Suppose in the gambler's ruin problem that the probability of winning a bet depends on the gambler's present fortune. Specifically, suppose that $p_{i}$ is the probability that the gambler wins a bet when holding fortune $i$. Given that the gambler's initial fortune is $i$, let $P_{i}$ denote the probability that the gambler's fortune reaches $N$ before $0$.

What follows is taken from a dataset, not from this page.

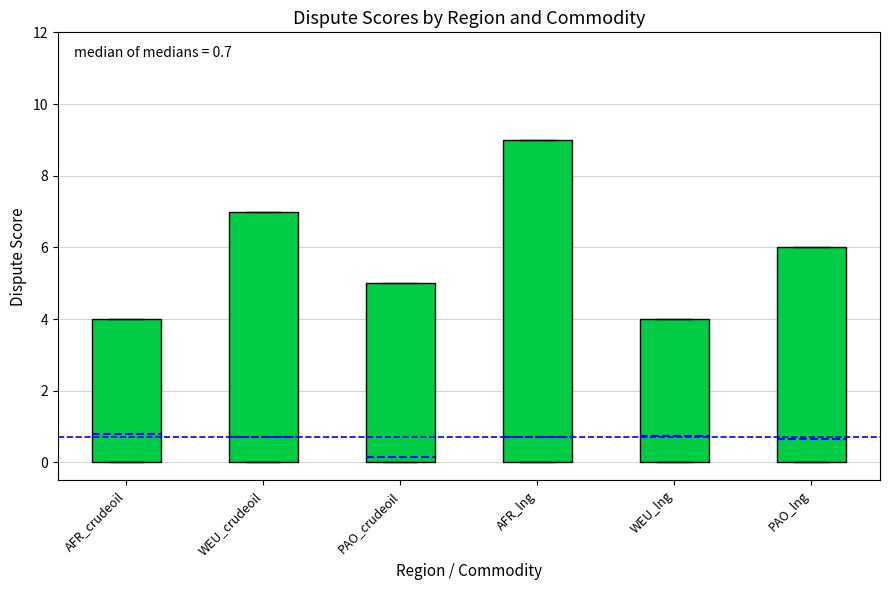

Comparing the boxes themselves (not the whiskers), which one is the tallest?

AFR_lng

Derive formulas relating $P_i$ to $P_{i-1}$ and $P_{i+1}$ for $i=1,…,N-1$
I think I have this part: Since $P_0 = 0$, $P_N = 1$. Since the probability depends on $i$, $P_i = p_{i}P_{i+1} + q_{i}P_{i-1}$. And $P_{i+1}-P_i = \dfrac {q_i} {p_i}(P_i -P_{i-1})$.

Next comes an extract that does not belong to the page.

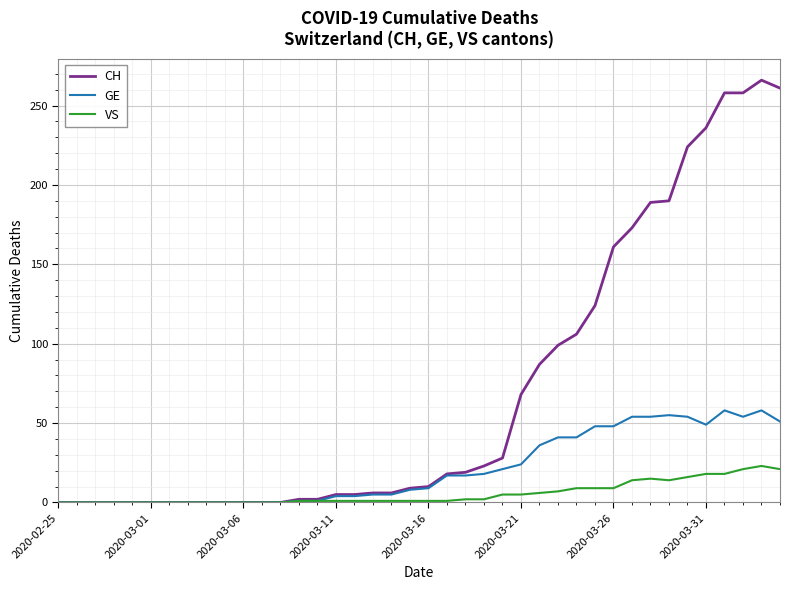

True or false: CH has more than 0 interior local peaks.

True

I am asked next to solve the system of equations, I need a bit of assistance with that.
Thanks!
Best Answer
Repeating what you get, we have $$P_{i+1} - P_i =(P_1 - P_0) \prod_{k=1}^i \frac{q_k}{p_k} = P_1 \prod_{k=1}^i \frac{q_k}{p_k}$$ since $P_0 = 0$
Then we have $$P_n = \sum_{i=0}^{n-1}(P_{i+1}-P_i) + P_0 = P_1 \sum_{i=0}^{n-1}\prod_{k=1}^i \frac{q_k}{p_k}, \forall n = 1,2,\cdots, N$$
At last, use the fact $P_N = 1$ to see $P_1 = 1/(\sum_{i=0}^{N-1}\prod_{k=1}^i \frac{q_k}{p_k})$